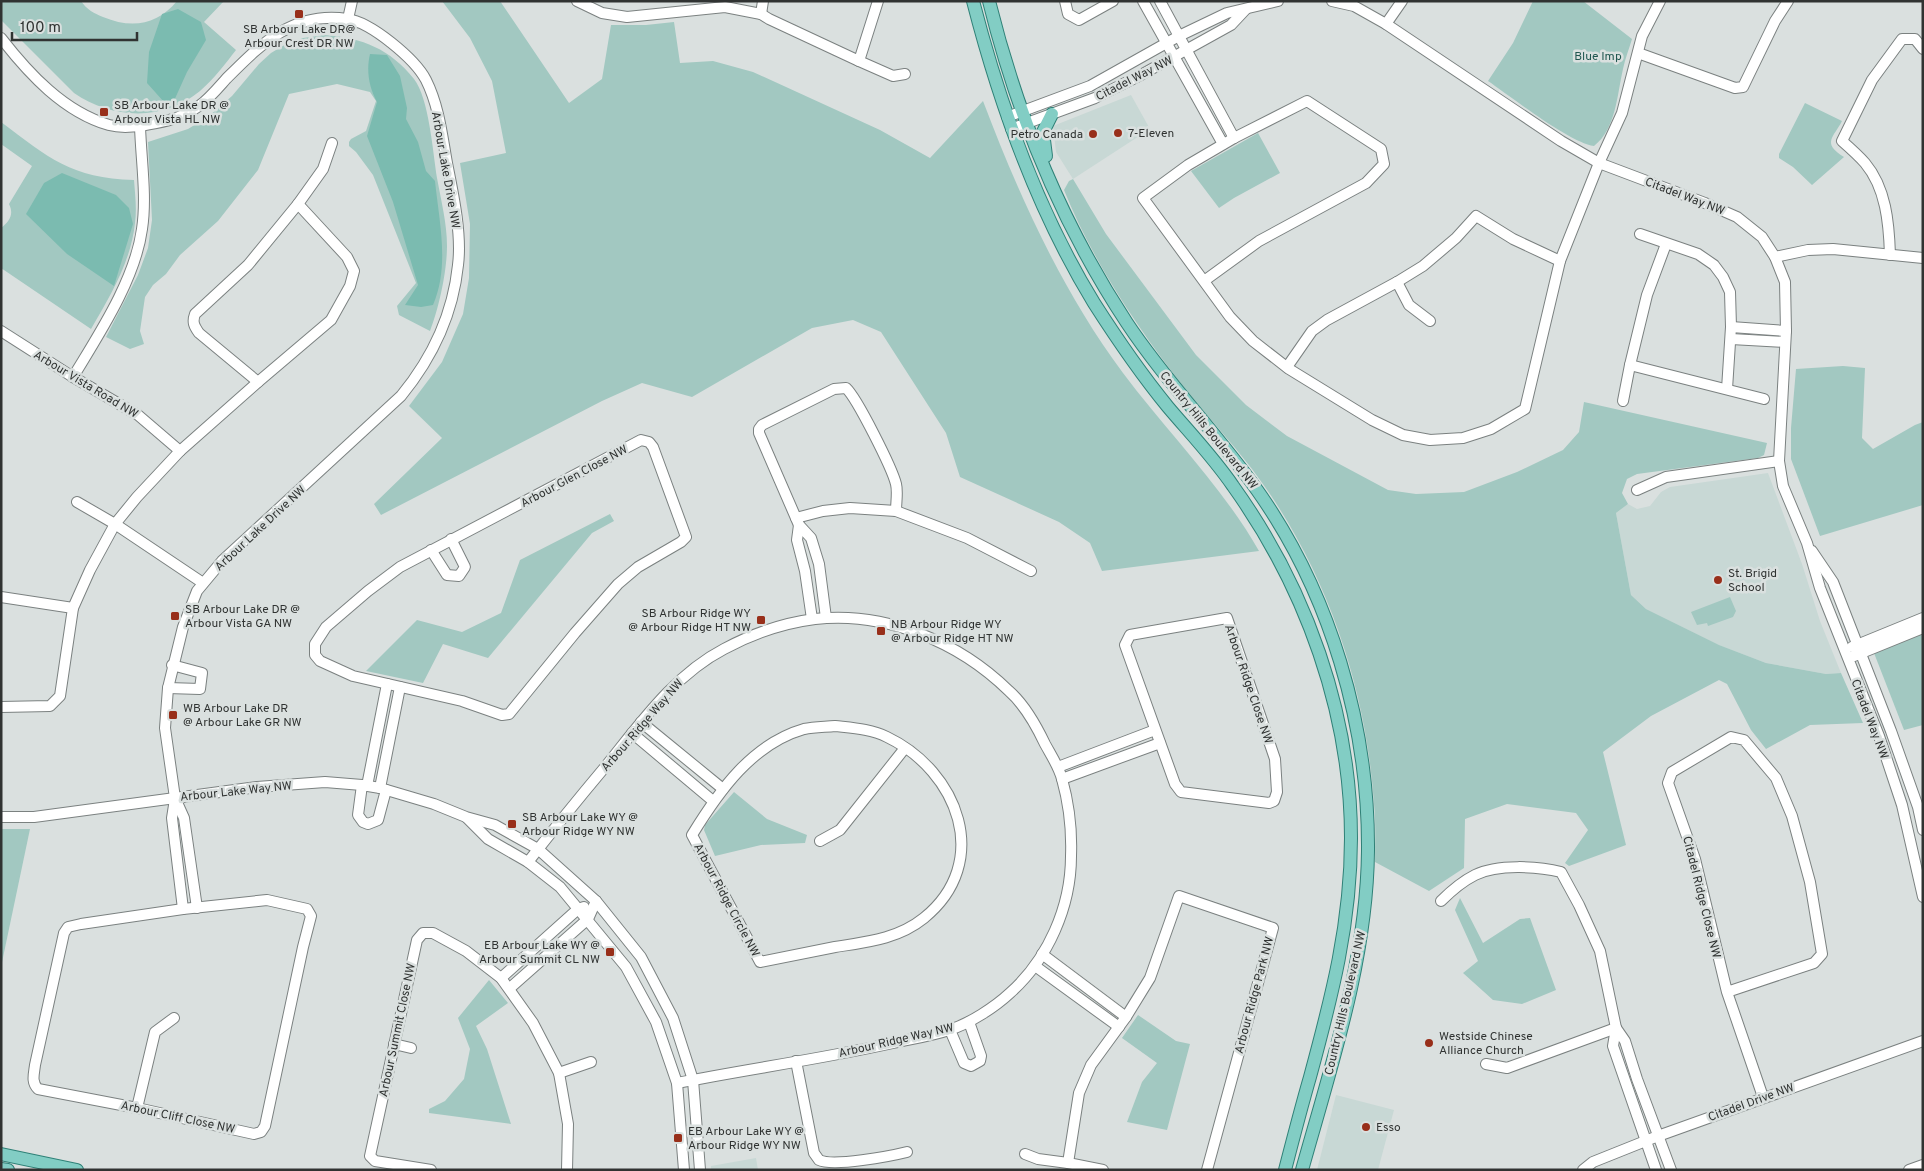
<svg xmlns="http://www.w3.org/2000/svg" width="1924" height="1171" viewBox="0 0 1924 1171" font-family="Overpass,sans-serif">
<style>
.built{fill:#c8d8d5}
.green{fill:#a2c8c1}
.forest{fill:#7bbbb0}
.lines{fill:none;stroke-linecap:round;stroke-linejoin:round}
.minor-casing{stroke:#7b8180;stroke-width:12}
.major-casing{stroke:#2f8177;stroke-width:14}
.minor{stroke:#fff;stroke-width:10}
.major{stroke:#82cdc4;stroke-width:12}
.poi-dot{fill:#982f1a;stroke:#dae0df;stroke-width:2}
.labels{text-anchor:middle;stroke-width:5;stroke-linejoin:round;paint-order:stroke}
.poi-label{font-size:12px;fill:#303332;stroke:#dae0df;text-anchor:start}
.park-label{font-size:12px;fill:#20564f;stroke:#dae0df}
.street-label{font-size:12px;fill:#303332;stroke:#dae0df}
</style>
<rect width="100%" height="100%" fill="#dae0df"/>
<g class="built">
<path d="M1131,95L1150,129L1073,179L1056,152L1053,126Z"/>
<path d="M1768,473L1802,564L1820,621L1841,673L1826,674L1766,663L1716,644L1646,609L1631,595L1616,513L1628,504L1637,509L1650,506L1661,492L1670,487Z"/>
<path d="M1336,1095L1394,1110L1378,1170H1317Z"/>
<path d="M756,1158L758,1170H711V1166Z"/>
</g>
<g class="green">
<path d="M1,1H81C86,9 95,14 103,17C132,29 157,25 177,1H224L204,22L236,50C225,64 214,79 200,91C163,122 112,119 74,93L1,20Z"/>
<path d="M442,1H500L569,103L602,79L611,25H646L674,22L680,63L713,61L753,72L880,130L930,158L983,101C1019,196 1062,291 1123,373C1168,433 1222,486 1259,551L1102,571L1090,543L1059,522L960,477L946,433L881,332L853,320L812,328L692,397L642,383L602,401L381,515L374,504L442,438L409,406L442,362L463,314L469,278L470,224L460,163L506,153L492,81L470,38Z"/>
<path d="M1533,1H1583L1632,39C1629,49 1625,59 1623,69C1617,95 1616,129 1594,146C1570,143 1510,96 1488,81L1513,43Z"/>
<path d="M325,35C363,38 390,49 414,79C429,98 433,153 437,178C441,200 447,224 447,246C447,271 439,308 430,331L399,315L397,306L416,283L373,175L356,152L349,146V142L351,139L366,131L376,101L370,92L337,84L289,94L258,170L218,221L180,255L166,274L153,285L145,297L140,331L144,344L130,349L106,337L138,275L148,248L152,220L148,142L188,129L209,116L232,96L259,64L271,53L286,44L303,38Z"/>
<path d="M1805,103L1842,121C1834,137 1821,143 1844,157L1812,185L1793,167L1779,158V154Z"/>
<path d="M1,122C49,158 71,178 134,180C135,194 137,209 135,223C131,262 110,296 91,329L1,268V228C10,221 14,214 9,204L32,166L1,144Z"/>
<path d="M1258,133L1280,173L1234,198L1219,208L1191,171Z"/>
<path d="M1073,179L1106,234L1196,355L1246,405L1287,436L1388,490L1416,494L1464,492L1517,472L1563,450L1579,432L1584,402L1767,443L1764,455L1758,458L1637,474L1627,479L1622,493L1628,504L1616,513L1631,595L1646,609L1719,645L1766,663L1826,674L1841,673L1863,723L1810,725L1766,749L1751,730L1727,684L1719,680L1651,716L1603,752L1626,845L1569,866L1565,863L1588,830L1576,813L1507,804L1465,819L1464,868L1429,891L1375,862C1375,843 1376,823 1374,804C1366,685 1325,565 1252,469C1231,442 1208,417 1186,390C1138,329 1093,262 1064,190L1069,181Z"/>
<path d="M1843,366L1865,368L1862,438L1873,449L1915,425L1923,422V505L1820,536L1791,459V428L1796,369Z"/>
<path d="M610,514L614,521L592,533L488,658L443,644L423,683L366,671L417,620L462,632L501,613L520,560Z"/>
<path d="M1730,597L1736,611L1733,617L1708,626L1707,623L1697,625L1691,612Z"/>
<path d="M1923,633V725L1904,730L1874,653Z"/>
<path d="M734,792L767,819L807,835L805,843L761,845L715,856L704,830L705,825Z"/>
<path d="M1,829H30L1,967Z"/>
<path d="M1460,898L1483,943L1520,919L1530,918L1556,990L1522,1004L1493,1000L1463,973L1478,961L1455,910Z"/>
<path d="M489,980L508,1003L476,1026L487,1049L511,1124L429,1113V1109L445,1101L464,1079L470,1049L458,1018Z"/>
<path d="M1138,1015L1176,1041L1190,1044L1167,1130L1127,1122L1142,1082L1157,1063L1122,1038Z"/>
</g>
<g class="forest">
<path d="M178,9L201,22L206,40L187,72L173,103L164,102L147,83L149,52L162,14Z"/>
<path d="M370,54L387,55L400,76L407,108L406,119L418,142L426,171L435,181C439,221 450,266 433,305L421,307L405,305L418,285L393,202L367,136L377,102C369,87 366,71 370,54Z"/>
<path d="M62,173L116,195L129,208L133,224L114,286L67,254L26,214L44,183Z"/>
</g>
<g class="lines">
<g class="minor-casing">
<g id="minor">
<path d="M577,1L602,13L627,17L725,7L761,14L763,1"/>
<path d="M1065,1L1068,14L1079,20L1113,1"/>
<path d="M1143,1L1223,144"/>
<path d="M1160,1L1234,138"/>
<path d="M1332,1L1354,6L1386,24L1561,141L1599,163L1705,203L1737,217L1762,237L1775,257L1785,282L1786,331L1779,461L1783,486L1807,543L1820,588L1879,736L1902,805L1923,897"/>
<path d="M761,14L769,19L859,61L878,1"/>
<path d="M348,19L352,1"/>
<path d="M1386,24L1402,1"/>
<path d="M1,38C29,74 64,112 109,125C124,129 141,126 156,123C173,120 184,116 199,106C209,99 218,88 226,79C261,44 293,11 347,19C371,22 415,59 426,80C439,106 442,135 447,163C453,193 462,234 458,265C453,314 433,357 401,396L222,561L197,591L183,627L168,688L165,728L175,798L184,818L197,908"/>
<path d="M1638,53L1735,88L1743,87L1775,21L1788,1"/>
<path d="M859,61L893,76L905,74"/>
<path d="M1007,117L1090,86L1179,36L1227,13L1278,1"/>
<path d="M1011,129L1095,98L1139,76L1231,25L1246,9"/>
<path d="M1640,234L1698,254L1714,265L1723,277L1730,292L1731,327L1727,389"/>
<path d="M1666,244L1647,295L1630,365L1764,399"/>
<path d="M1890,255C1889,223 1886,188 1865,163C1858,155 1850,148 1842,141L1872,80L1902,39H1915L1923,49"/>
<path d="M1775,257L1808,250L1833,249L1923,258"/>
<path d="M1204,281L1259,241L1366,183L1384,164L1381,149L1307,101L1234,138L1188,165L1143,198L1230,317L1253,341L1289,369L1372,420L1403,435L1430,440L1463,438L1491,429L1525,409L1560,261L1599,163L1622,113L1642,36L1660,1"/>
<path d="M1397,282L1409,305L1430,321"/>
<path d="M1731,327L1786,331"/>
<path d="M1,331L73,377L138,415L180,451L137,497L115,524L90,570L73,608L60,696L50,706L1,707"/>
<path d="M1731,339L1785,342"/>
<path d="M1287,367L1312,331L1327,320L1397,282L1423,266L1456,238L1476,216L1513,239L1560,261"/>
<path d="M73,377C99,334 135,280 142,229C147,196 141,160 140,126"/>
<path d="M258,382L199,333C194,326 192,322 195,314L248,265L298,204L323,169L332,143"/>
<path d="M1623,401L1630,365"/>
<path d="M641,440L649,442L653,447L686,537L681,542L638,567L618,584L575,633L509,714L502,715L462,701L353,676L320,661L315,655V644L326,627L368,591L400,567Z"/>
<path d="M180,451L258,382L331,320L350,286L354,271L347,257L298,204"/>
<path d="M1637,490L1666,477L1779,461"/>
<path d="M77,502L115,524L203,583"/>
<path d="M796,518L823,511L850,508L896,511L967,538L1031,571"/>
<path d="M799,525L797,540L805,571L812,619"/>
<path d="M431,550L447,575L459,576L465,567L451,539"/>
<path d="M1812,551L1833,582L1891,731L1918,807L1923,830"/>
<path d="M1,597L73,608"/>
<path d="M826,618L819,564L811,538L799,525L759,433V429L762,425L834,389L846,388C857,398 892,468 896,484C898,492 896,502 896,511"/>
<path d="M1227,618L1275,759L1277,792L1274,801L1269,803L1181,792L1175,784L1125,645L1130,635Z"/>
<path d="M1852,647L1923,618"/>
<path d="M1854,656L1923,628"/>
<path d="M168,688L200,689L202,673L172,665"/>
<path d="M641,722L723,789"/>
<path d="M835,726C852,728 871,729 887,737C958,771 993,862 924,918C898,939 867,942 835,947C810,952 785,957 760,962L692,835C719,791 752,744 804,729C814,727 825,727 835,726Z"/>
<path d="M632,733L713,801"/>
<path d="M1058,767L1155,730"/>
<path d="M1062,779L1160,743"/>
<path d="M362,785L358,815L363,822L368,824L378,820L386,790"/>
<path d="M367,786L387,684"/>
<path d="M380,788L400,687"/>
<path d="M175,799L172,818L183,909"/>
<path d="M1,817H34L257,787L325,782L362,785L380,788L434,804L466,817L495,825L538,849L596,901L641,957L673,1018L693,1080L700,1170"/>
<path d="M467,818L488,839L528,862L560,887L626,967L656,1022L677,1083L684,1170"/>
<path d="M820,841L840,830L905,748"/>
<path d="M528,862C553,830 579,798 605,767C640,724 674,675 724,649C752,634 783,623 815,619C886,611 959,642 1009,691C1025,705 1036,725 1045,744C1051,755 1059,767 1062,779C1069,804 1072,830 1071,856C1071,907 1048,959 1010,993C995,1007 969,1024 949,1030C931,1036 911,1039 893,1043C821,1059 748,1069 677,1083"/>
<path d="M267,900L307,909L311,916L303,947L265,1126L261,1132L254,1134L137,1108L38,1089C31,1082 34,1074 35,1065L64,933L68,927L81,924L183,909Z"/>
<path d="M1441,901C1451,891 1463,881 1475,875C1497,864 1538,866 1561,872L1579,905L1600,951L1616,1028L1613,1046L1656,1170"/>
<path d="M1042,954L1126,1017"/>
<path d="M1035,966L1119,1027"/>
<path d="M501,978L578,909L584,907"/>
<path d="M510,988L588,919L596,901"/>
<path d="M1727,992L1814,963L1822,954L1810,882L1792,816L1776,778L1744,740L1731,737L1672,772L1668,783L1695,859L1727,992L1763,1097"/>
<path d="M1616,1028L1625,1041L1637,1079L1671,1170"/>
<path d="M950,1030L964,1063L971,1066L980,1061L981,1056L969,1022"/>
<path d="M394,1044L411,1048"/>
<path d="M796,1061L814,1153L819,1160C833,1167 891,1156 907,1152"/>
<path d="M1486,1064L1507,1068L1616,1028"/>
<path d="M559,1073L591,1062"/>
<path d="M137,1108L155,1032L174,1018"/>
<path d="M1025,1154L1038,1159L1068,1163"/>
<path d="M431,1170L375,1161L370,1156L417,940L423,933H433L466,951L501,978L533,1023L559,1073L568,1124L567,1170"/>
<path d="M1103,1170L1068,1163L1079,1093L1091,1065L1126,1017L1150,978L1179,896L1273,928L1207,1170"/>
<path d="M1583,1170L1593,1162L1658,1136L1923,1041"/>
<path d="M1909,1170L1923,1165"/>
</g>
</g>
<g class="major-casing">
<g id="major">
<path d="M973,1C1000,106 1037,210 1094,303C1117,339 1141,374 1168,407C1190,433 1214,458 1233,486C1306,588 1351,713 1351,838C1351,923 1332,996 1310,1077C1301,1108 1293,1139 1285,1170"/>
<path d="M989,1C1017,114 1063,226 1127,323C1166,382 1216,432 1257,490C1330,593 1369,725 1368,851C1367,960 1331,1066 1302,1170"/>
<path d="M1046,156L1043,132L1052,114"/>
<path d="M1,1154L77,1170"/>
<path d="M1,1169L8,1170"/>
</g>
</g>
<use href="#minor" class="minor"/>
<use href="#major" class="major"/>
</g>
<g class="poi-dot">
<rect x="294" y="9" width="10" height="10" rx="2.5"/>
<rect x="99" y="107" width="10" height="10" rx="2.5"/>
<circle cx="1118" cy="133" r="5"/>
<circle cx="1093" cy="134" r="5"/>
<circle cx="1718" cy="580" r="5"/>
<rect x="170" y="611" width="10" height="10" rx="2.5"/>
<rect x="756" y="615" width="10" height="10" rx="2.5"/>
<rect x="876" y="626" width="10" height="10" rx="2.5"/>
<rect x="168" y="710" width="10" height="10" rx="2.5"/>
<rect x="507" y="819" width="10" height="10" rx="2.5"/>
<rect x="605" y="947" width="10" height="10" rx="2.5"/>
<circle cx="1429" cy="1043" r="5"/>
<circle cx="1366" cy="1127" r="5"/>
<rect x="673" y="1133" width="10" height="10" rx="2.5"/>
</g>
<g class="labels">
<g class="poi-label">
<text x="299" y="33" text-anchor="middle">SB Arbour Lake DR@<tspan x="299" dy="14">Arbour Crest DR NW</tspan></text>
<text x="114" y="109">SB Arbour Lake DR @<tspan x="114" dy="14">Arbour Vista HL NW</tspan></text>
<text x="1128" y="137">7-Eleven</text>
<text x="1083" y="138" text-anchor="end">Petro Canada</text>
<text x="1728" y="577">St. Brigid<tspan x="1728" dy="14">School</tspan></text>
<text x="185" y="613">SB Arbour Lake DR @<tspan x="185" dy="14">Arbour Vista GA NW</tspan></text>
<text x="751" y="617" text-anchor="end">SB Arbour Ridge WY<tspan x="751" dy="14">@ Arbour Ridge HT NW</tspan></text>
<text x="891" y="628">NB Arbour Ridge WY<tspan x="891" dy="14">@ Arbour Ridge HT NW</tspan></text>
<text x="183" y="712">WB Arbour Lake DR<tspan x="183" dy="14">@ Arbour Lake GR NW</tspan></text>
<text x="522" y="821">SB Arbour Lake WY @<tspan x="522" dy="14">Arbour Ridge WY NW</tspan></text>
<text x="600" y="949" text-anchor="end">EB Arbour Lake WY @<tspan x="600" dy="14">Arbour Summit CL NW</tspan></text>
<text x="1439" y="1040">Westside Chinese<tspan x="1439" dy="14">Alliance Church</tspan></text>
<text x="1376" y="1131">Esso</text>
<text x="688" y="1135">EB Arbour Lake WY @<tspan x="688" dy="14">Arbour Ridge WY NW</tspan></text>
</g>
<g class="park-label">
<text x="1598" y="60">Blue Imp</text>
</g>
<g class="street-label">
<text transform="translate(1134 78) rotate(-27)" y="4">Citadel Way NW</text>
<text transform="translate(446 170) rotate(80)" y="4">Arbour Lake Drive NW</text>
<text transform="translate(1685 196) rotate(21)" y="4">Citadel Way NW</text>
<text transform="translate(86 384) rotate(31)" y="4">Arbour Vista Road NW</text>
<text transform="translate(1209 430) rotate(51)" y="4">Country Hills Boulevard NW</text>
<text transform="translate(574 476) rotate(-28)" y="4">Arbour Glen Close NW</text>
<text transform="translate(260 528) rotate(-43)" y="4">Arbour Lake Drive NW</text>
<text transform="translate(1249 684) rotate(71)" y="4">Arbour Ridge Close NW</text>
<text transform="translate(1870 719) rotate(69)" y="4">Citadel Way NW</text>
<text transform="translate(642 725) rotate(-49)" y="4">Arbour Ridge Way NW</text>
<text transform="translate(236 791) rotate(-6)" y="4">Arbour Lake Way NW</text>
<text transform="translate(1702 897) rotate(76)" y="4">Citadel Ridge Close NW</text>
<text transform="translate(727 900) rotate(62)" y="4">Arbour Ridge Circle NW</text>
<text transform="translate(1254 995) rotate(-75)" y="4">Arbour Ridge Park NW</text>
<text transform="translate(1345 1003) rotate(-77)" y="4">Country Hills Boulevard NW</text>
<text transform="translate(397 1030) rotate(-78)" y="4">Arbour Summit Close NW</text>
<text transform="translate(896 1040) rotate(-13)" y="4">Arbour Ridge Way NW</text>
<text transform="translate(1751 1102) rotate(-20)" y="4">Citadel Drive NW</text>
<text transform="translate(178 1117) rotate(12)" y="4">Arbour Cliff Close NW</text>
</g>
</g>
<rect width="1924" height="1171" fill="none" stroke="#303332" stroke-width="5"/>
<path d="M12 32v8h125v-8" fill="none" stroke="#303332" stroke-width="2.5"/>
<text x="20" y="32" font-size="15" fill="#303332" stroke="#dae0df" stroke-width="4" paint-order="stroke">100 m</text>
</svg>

━━━━━━━━━━━━━━━━━━━━━━━━━━━━━━

== INSTRUCTIONS FOR THE TASK ==
What belongs in the answer is each line of the data that has the word "casing".

== SOLUTION ==
.minor-casing{stroke:#7b8180;stroke-width:12}
.major-casing{stroke:#2f8177;stroke-width:14}
<g class="minor-casing">
<g class="major-casing">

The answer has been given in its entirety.